_PROVIDED RECORDS:_
•••••

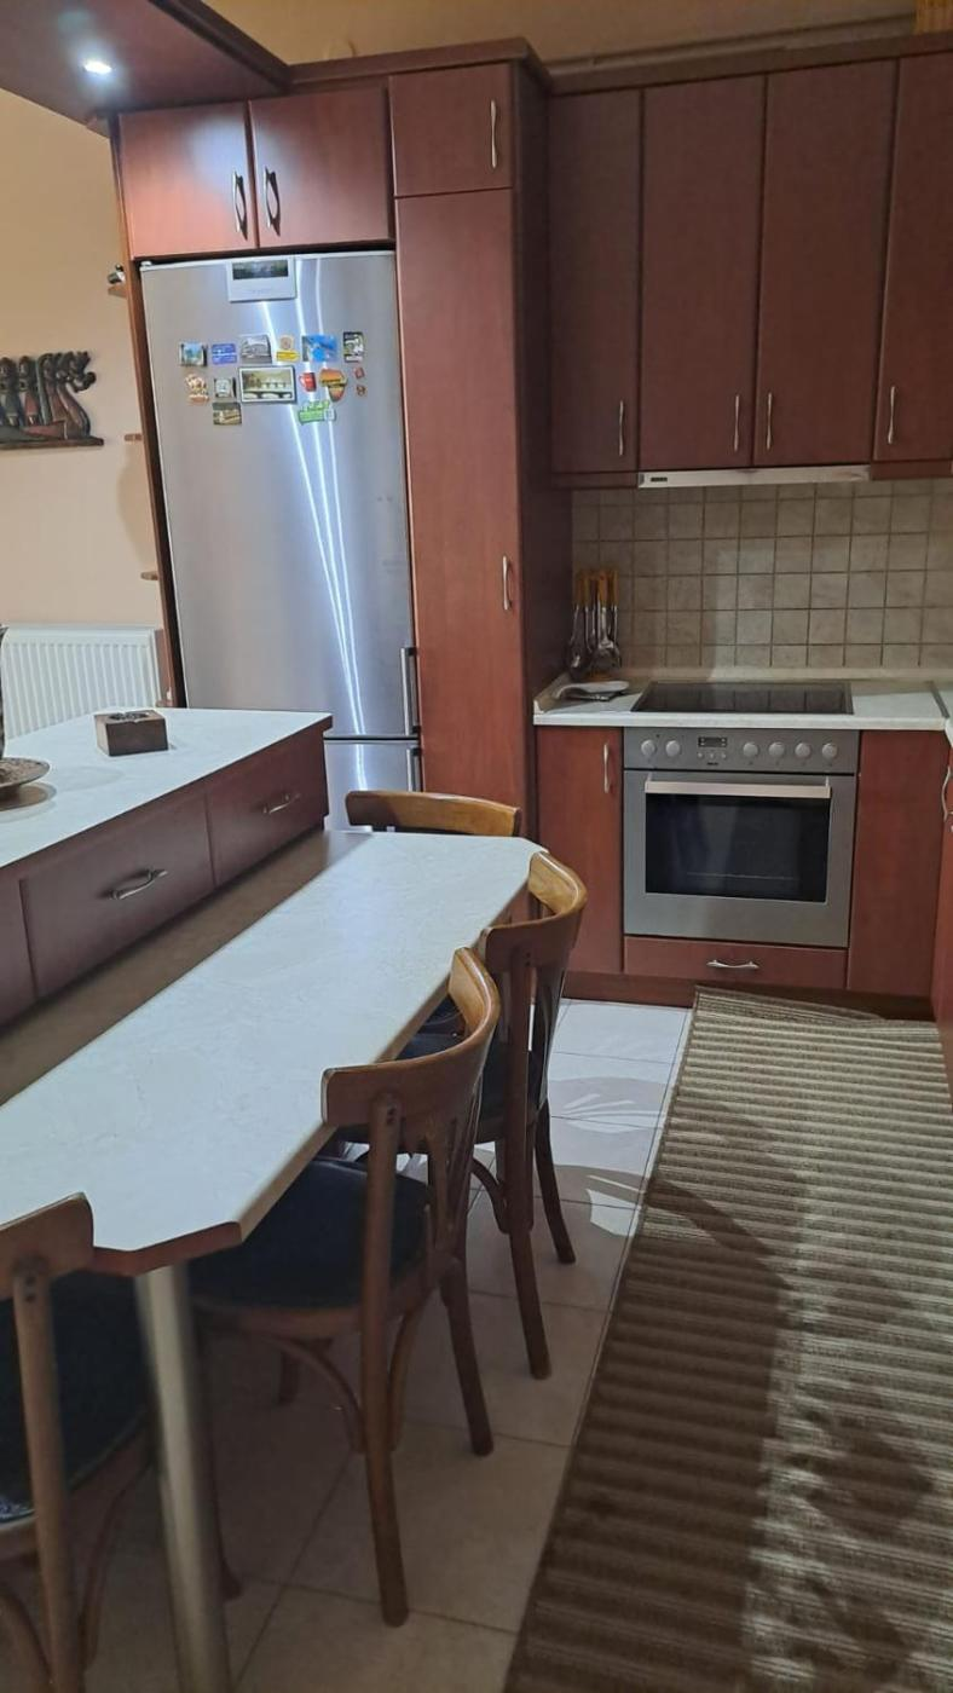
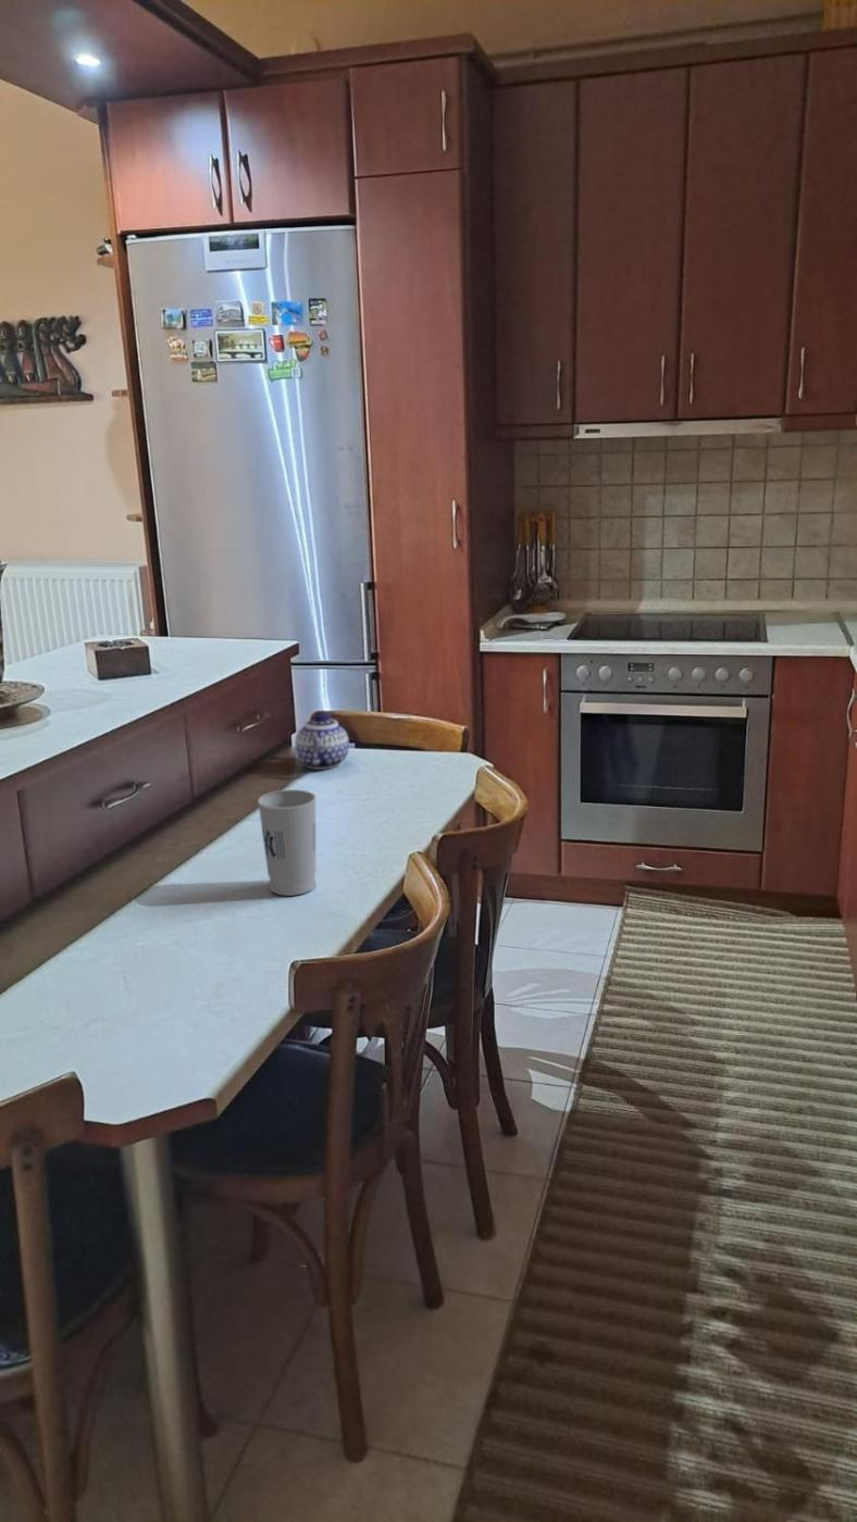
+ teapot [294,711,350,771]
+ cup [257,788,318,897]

•••••

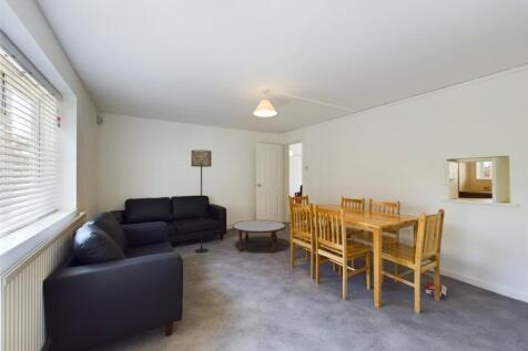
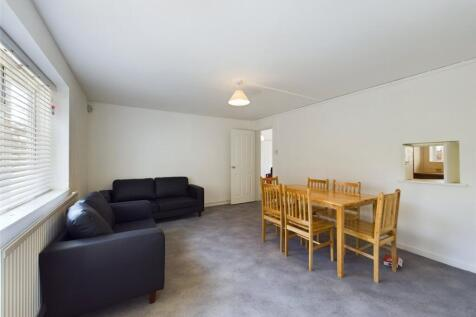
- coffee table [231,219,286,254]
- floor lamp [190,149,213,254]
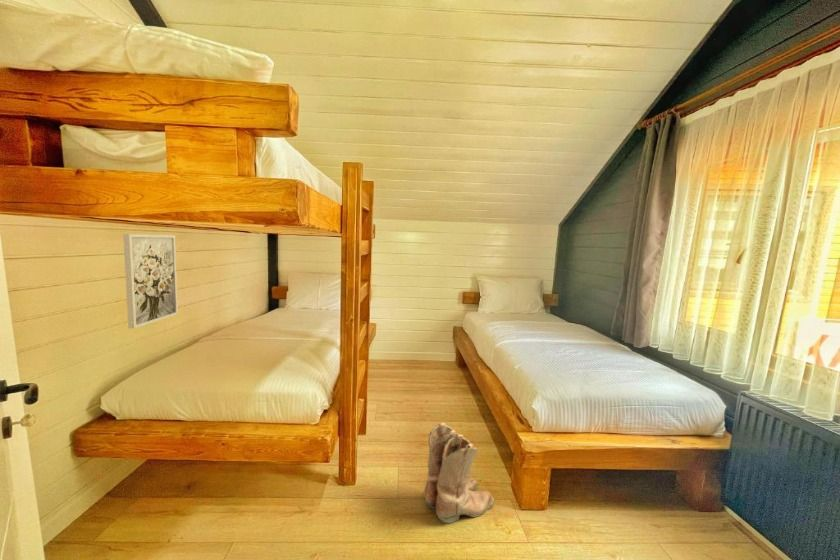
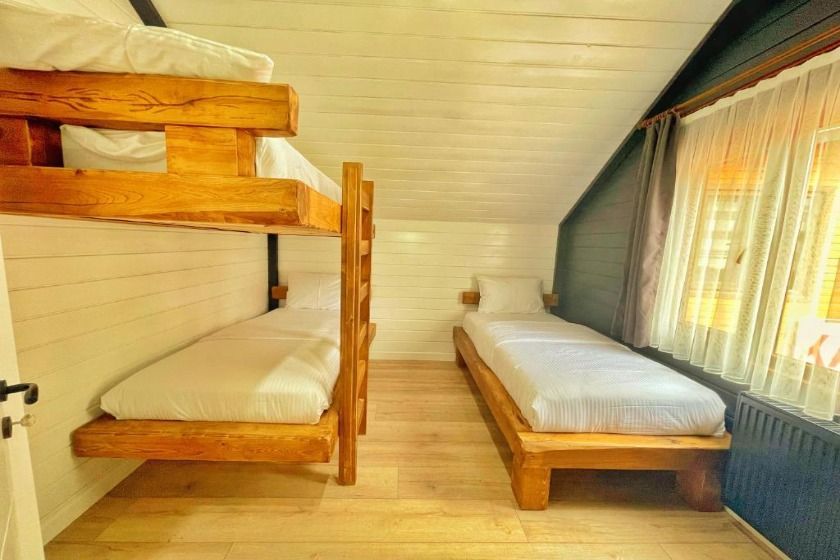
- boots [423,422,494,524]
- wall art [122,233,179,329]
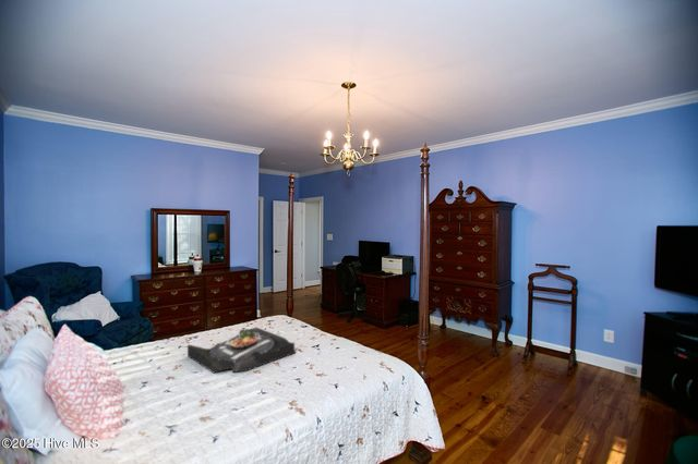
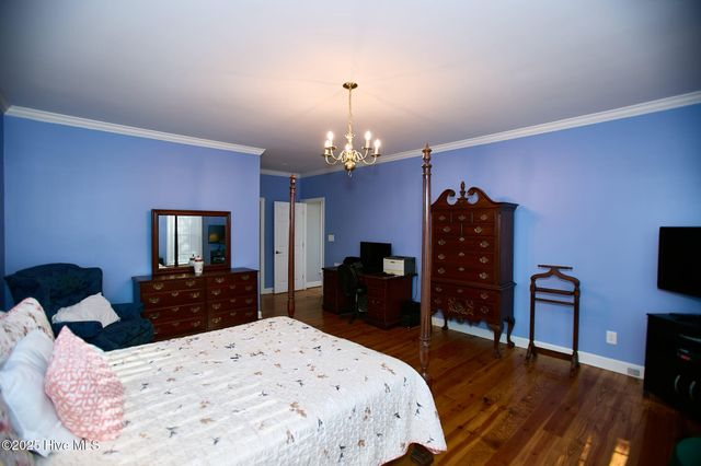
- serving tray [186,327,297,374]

•••••

_ASSIGNMENT:_ Although pictures appear among the records above, none are to be output; print exactly the lines from the line containing "- boots [423,422,494,524]" through the line containing "- serving tray [186,327,297,374]".

_WRITTEN ANSWER:_
- boots [423,422,494,524]
- wall art [122,233,179,329]
- serving tray [186,327,297,374]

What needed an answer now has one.